Mori Tanggapi Santai Laporan Dirinya ke BK

H Mori Hanafi (Faisal Haris/Radar Lombok/DOK)

MATARAM – Badan Kormatan (BK) DPRD Provinsi NTB akan menindaklanjuti aduan Lembaga Dewan Kedaulatan Rakyat untuk Demokrasi (Deklarasi) NTB yang melaporkan Wakil Ketua DPRD NTB, Mori Hanafi atas dugaan menyalahi aturan perundang-undangan yang berlaku dengan terpilihnya sebagai ketua ketua Komite Olahraga Nasional Indonesia (KONI) NTB periode 2022-2026 secara aklamasi pada Musyawarah Olahraga Provinsi (Musorprov) KONI pada 25 Februari 2022 lalu. “Jadi nanti kita akan lihat dulu bentuk aduannya seperti apa. Maka nanti kita akan memanggil para pihak ini, terhadap pihak yang diadukan,” tegas Ketua BK DPRD NTB, TGH Najamudin Mustofa saat dikonfirmasi Radar Lombok, Minggu (6/3).

Mori Hanafi dilaporkan oleh Deklarasi  NTB pada Jumat (4/3) dengan dilayangkan surat yang ditujukan langsung kepada Ketua DPRD NTB untuk dituruskan kepada BK. Dalam laporan yang diadukan, Mori Hanfi diduga telah melanggar aturan perundang-undangan pasca terpilih sebagai ketua KONI NTB. Yakni menyalahi aturan Undang-Undang Nomor 27 Tahun 2009 tentang MPR, DPR, DPD dan DPRD. Dalam undang-undang tersebut disebutkan bahwa anggota DPRD dilarang menjadi pengurus instansi yang mendapatkan APBN maupun APBD.

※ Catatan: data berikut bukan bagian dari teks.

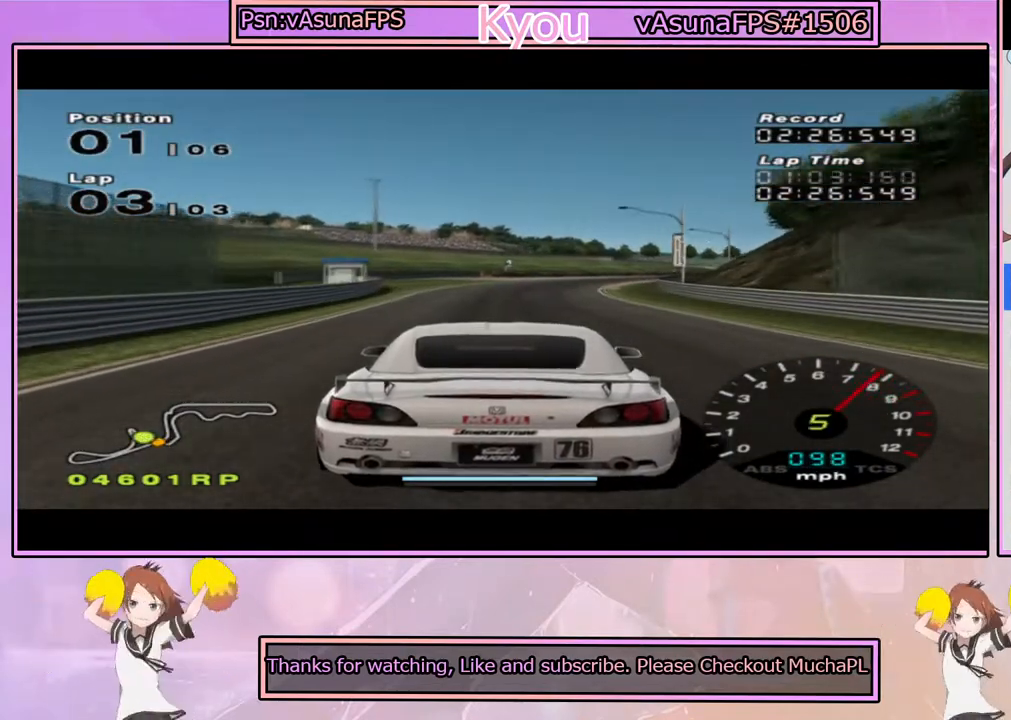
{"buttons": ["CROSS"], "left_stick": "center", "right_stick": "center", "events": [[250, "left_stick", "right"], [450, "left_stick", "center"]]}
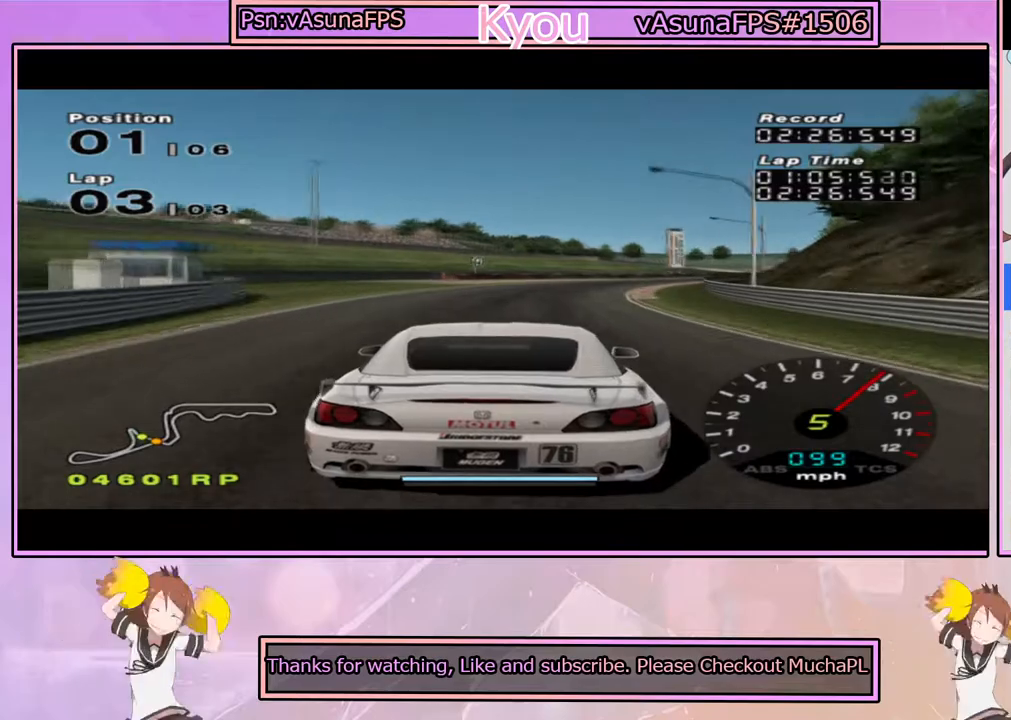
{"buttons": ["CROSS", "R1"], "left_stick": "center", "right_stick": "center", "events": [[200, "left_stick", "right"], [483, "left_stick", "center"], [500, "R1", "down"]]}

Kemudian, diduga melanggar pasal 40 Undang-Undang Nomor 3 Tahun 2005 tentang SKN yang berbunyi, pengurus Komite Olahraga Nasional Indonesia, Komite Olahraga Provinsi dan Komite Olahraga Kabupaten/Kota bersifat mandiri dan tidak terikat dengan kegiatan Jabatan struktural dan jabatan publik.

Tidak hanya itu, Undang-Undang Nomor 3 Tahun 2005 tentang Sistem Keolahragaan Nasional (SKN), dalam aturan tersebut kepala daerah, wakil kepala daerah, dan Dewan Perwakilan Rakyat (DPRD) dilarang menjadi pengurus KONl. Serta diduga melanggar Surat Edaran Mendagri Nomor: 800/148/SI/2012 yang secara tegas melarang Kepala Daerah Tingkat I dan II, pejabat publik, wakil rakyat, hingga PNS untuk merangkap jabatan dalam organisasi olahraga.

Selain itu, Mori Hanafi dianggap terpilih sebagai ketua KONI NTB penuh rekayasa dan mengabaikan aturan yang ada. Hal ini terlihat dari tidak dipublikasikannya waktu penjaringan secara maksimal, tidak dibukanya hasil tim penjaringan dan penyaringan pada saat proses Musorprov sehingga melanggar aturan yang ada.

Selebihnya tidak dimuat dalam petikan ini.